Depuis #MeToo, personne ne conteste plus la réalité ni l’ampleur des violences sexuelles : 94 000 viols ou tentatives de viols commis chaque année, soit un.e toutes les 7 minutes. Et après, que se passe-t-il ?

Après la plainte (ou pas), après la douche qui ne lave rien, que se passe-t-il dans la tête et le corps de la victime ?

Des victimes racontent l’après

L’après du viol est le temps des séquelles : stress post-traumatique, dépression, anxiété, suicides, auto-mutilation, dissociation, maladies de peau, douleurs musculaires, conduites à risque.

L’après du viol reste l’angle mort des violences machistes. Une violence après la violence, qui continue son travail, à bas bruit, en marge des statistiques. Un volet que les pouvoirs publics prennent peu en compte, et qui pourtant, affectent le quotidien de victimes par milliers, longtemps, parfois toute la vie.

Comment réussir à fonctionner après ? Peut-on s’en remettre ? Comment faire la paix avec son corps effracté ? Est-ce qu’en parler libère ? Comment réussir à en parler ? Comment se répare-t-on ? Peut-on seulement se réparer ? Ces questions, le formidable podcast Nous guérir les explore.

Imaginée et réalisée par Malika Beloucif et Alice Lefilleul, cette série documentaire en cinq épisodes, donne la parole à des personnes victimes de violences sexuelles.

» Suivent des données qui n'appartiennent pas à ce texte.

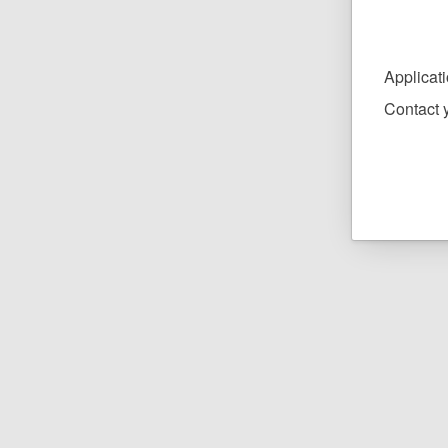
Applicat
Contact y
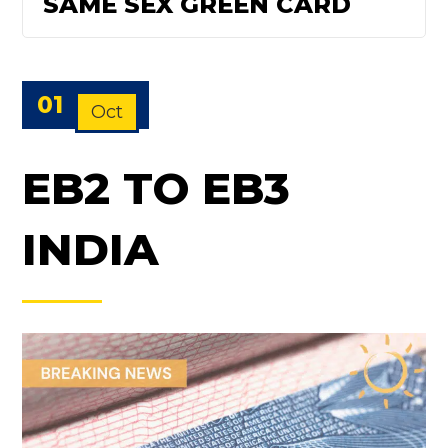
SAME SEX GREEN CARD
01
Oct
EB2 TO EB3
INDIA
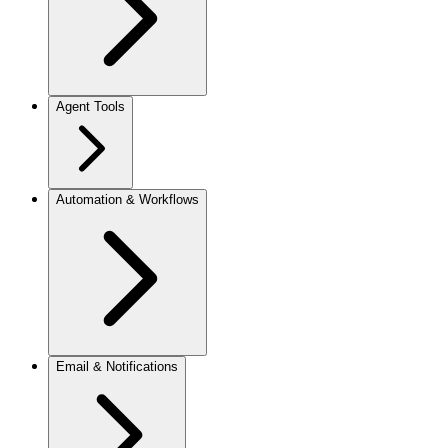
Agent Tools
Automation & Workflows
Email & Notifications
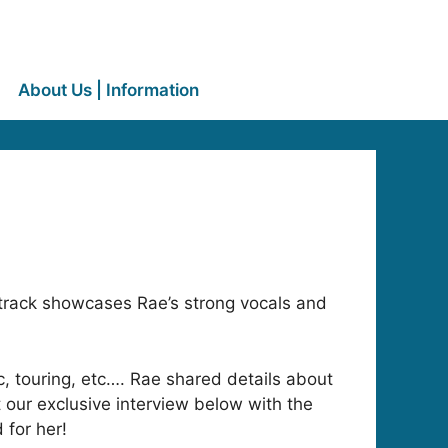
About Us | Information
track showcases Rae’s strong vocals and
ic, touring, etc…. Rae shared details about
our exclusive interview below with the
 for her!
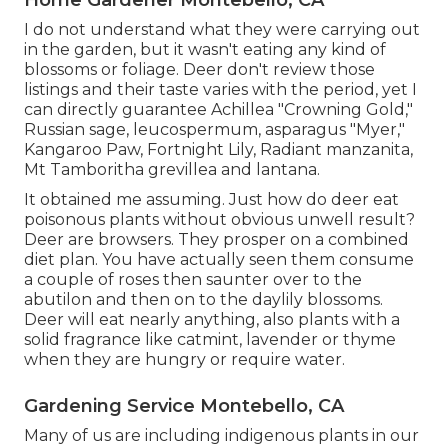
Home Gardener Montebello, CA
I do not understand what they were carrying out
in the garden, but it wasn't eating any kind of
blossoms or foliage. Deer don't review those
listings and their taste varies with the period, yet I
can directly guarantee Achillea "Crowning Gold,"
Russian sage, leucospermum, asparagus "Myer,"
Kangaroo Paw, Fortnight Lily, Radiant manzanita,
Mt Tamboritha grevillea and lantana.
It obtained me assuming. Just how do deer eat
poisonous plants without obvious unwell result?
Deer are browsers. They prosper on a combined
diet plan. You have actually seen them consume
a couple of roses then saunter over to the
abutilon and then on to the daylily blossoms.
Deer will eat nearly anything, also plants with a
solid fragrance like catmint, lavender or thyme
when they are hungry or require water.
Gardening Service Montebello, CA
Many of us are including indigenous plants in our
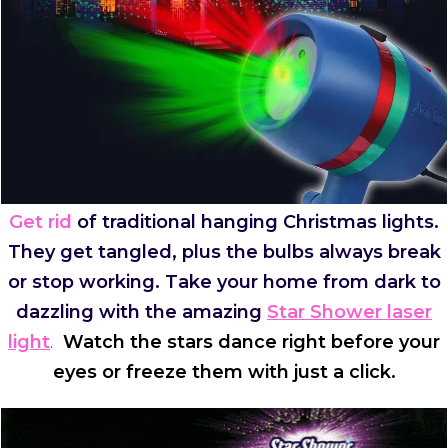
Get rid
of traditional hanging Christmas lights.
They get tangled, plus the bulbs always break
or stop working. Take your home from dark to
dazzling with the amazing
Star Shower laser
light
.
Watch the stars dance right before your
eyes or freeze them with just a click.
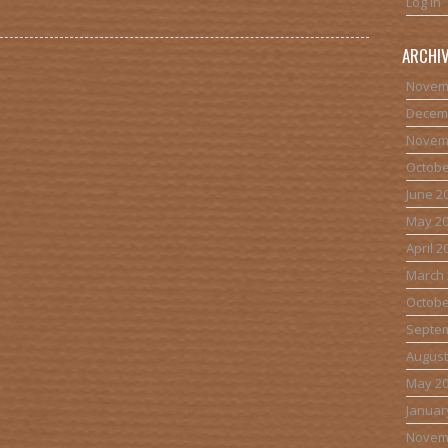
Log in
ARCHI
Novem
Decem
Novem
Octobe
June 2
May 2
April 2
March 
Octobe
Septe
August
May 2
Januar
Novem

Avec des mots rares et intimes, Sabrina, Léo, Noémie, Sehlyn, Vincent, Julie et d’autres racontent le bricolage existentiel qu’ils.elles mettent en place, la cohorte de symptômes qui leur colle au corps et au cœur, le faisceau de séquelles comme une double peine.

Ça tourne !

Chaque épisode tend également le micro à des "professionnels de la réparation" psychique et corporelle : des psychologues, responsables d’associations, animatrices de groupes de parole, d’ateliers de danse, de rap, viennent éclairer ces confidences, et offrent à l’auditeurice, des outils de compréhension et des pistes d’accompagnement.

L’amnésie traumatique qui protège, le silence plutôt que les mots qui peuvent faire revivre le traumatisme, le pouvoir de l’expression créative aussi, pour donner un sens à une vie brisée.

La reconstruction est un processus lent, douloureux, difficile et, il faut le dire, possible. Les réalisatrices du podcast, Malika Beloucif et Alice Lefilleul en savent quelque chose, victimes elles-mêmes de violences sexuelles.

Elles se sont rencontrées chez Making Waves, une radio associative d’intérêt général basée en Île-de-France qui produit Nous guérir. "Il y a le viol à l’instant T. Mais après, démerdez-vous", résume Malika Beloucif dans l’épisode 1 de Nous guérir.

Rompre le silence

Dans cette série documentaire engagée, elles insistent sur une donnée-clé de la violence sexuelle : le silence. Le silence pendant et après l’agression, le silence de la société. "Le silence, c’est la grosse muraille à défoncer. C’est ça qui nous empêche, pour beaucoup, de nous réparer."

Elles dénoncent également le caractère systémique de ces violences, et l’absence de moyens consacrés à la prise en charge des victimes de violences sexuelles. Chacun des cinq épisodes répond bien à l’objectif que s’étaient fixé Malika et Alice : faire de Nous guérir un outil d’accompagnement.

Écouter ces récits, c’est aussi réaliser qu’on n’est pas seul.e.s dans cette traversée, qu’il existe un formidable réseau d’accompagnateurices formé.e.s à ces questions. Un podcast à mettre entre toutes les oreilles.

Nous guérir. Podcast réalisé par Malika Beloucif et Alice Lefilleul, production Making waves, sur toutes les plateformes. 5x30 mn.